> _Instructions for the task_:
The word to find is "الأزواج". Copy each line of the material that contains it.

> _Input data_:
⟨

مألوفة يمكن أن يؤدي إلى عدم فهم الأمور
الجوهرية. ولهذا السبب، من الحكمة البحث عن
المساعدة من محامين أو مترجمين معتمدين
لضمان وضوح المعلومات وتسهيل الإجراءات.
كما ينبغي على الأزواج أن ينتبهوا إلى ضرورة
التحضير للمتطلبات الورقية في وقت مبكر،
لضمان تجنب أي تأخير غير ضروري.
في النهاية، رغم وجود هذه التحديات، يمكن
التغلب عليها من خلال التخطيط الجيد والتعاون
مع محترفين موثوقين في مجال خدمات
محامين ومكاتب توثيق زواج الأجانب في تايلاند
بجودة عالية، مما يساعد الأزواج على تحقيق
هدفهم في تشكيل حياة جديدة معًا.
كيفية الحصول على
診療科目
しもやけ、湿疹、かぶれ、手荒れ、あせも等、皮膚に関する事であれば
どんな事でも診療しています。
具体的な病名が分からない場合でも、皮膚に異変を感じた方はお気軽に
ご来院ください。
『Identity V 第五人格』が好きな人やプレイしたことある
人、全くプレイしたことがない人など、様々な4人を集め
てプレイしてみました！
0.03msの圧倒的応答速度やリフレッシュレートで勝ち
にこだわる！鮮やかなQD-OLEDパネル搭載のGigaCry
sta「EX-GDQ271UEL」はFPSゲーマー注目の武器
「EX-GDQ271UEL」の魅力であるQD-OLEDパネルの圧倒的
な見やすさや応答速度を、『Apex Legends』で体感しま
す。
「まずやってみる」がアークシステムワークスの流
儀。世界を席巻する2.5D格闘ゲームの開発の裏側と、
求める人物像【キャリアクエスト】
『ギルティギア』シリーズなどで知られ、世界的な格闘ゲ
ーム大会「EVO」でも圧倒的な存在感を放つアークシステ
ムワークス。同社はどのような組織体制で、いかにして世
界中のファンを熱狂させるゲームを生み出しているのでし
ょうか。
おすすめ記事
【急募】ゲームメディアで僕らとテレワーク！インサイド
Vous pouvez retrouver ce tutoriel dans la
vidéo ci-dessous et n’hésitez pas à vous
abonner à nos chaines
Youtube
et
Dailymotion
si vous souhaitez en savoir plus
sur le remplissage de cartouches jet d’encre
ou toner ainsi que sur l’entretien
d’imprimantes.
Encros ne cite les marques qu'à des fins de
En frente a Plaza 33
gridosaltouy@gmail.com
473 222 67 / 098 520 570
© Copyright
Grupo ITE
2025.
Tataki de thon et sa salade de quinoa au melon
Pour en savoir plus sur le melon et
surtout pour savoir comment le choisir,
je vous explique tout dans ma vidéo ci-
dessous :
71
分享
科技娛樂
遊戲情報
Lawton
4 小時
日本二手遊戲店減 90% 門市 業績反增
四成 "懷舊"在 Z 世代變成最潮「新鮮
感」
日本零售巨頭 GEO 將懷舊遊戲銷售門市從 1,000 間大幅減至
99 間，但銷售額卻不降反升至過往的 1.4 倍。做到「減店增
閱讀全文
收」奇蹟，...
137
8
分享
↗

⟩

> _Answer below_:
كما ينبغي على الأزواج أن ينتبهوا إلى ضرورة
بجودة عالية، مما يساعد الأزواج على تحقيق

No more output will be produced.